January 7, 2009 in City

Flood warning extends through Friday

Water weighs on roads, roofs
By The Spokesman-Review
 
Map of this story's location

Precipitation, melting snow and heavy traffic created a commuter’s nightmare Tuesday as the Inland Northwest began to emerge from its blizzard of holiday storms.

The snow may be over, but not the trouble.

A heavy snowpack that has collapsed dozens of roofs across the region – including at least 30 in Spokane – claimed at least one more commercial structure Tuesday and threatened more under a forecast for moderate rain through Thursday afternoon.

Snow and rain Tuesday, along with moderating temperatures, triggered a rush of meltwater that covered many roads, a hazard that public officials said will continue for days.

The National Weather Service issued an urban and small-stream flood warning for much of the region through 3 p.m. Friday.

A little more than an inch of rain was expected to fall in Spokane through Thursday afternoon, with 1.8 inches expected in Coeur d’Alene and 1.85 inches in the Silver Valley of North Idaho.

By some accounts, the Tuesday morning commute was one of the slowest-going in the region’s three-week bout with wintry weather.

Two accidents on Interstate 90 near the Argonne and Broadway interchanges slowed westbound traffic to a crawl and eventually backed up other routes as drivers sought a clear path into Spokane, said Monica Harwood, manager of the Spokane Regional Traffic Management Center.

Slow morning traffic was also reported in northwest Spokane.

“It was probably the worst” commute of the season, Harwood said.

By afternoon, water blocked Sunset Boulevard near Government Way in Spokane, forcing police to close Sunset for more than an hour as crews opened drains blocked by snow.

Water covered Second Avenue at Maple Street at mid-afternoon, and the eastbound median lane on the I-90 viaduct in Spokane had standing water.

Jeneen Barratt, who operates an errand service called Classy Rides, said she saw chunks of plowed snow falling from berms Tuesday onto the freeway’s median lanes through Spokane Valley. “I would say people were driving way too fast and there was a lot of water,” she said.

After the rain stopped, fog formed on the West Plains on Tuesday afternoon.

Roofs were just as besieged as the roads.

Firefighters were called to a commercial building at 6619 N. Cedar St. around 5:30 a.m. Tuesday to find that about a third of the structure had collapsed because of snow.

At a Target store at the Northpointe shopping center in Spokane, customers were asked to leave for a short time while a structural engineer and workers checked the roof.

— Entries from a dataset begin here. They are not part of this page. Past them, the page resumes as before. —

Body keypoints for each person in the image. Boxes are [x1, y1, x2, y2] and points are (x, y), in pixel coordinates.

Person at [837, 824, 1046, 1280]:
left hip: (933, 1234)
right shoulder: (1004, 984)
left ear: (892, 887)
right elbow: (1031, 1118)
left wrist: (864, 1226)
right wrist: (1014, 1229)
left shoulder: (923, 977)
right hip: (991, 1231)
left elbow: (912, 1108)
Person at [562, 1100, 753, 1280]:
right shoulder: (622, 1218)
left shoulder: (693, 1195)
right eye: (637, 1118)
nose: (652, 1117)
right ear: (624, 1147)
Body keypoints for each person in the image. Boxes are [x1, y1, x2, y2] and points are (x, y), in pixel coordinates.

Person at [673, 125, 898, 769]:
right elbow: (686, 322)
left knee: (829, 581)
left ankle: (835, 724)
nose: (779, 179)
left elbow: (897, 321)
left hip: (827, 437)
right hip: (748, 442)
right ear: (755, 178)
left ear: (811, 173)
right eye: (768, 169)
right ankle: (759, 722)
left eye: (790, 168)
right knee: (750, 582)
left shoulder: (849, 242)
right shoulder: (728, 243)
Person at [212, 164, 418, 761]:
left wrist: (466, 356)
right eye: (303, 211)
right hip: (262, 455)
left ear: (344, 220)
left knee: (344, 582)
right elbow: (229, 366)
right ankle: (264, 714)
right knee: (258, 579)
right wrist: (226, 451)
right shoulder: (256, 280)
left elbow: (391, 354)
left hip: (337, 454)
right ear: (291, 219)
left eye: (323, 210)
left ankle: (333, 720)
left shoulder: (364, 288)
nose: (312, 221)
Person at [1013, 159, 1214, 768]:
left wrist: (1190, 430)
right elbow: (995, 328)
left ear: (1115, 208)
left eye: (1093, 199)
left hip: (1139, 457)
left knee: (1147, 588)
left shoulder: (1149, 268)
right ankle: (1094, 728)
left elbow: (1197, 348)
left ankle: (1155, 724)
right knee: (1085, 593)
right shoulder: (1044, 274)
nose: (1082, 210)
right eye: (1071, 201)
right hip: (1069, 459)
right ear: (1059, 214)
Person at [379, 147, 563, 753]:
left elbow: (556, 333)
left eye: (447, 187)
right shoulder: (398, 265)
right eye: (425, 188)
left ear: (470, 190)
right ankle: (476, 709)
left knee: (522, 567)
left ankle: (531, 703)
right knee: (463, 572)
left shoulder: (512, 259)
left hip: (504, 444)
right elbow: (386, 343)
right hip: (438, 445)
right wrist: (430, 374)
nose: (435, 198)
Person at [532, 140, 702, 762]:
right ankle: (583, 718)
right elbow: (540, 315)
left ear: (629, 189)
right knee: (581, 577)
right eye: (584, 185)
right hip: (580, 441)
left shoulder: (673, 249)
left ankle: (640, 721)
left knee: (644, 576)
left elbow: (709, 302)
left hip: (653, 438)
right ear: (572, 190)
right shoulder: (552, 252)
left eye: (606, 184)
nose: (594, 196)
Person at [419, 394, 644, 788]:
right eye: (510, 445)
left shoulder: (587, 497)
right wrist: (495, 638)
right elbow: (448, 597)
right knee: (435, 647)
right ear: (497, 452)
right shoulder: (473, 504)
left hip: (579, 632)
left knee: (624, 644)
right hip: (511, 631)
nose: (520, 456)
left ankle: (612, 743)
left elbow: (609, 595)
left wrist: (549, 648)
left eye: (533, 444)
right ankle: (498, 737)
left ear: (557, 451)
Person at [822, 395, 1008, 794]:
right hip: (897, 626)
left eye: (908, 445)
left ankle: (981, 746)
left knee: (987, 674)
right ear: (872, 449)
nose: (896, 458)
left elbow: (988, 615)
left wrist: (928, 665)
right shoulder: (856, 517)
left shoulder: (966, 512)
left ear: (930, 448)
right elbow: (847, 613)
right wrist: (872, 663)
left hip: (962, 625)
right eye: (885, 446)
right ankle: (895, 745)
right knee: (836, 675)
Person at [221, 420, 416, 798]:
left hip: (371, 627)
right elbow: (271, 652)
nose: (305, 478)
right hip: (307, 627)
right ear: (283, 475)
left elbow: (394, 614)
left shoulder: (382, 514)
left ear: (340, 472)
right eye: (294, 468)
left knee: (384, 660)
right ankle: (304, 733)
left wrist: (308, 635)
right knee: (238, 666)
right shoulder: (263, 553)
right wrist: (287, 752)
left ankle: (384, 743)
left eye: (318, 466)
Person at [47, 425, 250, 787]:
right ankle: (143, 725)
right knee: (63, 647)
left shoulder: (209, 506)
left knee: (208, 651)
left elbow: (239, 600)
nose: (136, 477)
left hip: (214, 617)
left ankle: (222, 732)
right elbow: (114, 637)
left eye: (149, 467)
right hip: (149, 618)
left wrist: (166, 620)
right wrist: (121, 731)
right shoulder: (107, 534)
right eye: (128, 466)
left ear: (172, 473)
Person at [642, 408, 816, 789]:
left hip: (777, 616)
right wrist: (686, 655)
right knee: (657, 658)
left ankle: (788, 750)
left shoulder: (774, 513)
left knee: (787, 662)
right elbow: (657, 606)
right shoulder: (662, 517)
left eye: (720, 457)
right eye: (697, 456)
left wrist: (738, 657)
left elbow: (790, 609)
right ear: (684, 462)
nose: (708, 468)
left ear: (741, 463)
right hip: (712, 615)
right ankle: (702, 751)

Manager Steve Asher said the store was taking precautions by removing snowy buildup and clearing ice from drains.

Four Ziggy’s stores closed so workers could remove snow from their roofs. They expect to reopen Thursday. The Ziggy’s store in Spokane Valley remained open.

Fire crews also scrambled Tuesday to respond to gas leak. And officials expected more gas leaks caused by falling snow and ice and more roofs to give way, Spokane Fire Assistant Chief Brian Schaeffer said.

Counties included in the flood warning were Spokane, Whitman, Garfield and Asotin counties in Washington, and Kootenai, Benewah, Latah and Nez Perce counties in Idaho.

Snowfall for the 2008-’09 season in Spokane reached 78.9 inches as of midnight, weather officials said, making it Spokane’s ninth-snowiest winter already.

On Monday, Spokane also broke a daily record for snowfall with 7.5 inches. The previous record – 6.7 inches – was set Jan. 5, 1959.

Spokane County Engineer Bob Brueggeman said plow crews were widening primary and secondary arterials in unincorporated areas. Crews were clearing ice from storm drains in advance of street flooding. They were also clearing staging areas next to schools for students and buses, Brueggeman said.

“The downside is that as we move stuff back, driveways are going to become exceedingly plugged,” he said. “So we are going to have some upset homeowners.”

Washington state highway crews were working to reopen roadways in the Pullman and Colfax areas. State highways 23 and 272 had just one lane open for emergency and local traffic only, state officials said.

In addition, Highway 27 from Pullman to Garfield and Highway 271 were narrower because of snow.

U.S. Highway 2 from Leavenworth, Wash., to eight miles west of the Stevens Pass summit was closed because of avalanche control efforts. I-90 at Snoqualmie Pass was opened after being closed in the morning.

U.S. Highway 12 was closed Tuesday afternoon for an avalanche control project near Lolo Pass, on the Idaho-Montana border. The highway could reopen late today, depending on the weather and the success of the project, Idaho Transportation Department officials said.

The east-west route connecting Lewiston and Missoula will be closed from milepost 99, at Lowell, and milepost 160. The alternative cross border route is I-90.

Spokane police said a snowplow hit a parked car Tuesday, and officers asked owners to move or at least clear off the tops of their vehicles.

Spokane Transit Authority buses were moving, but several routes had detours because streets were clogged with snow. Go to spokanetransit.com for details.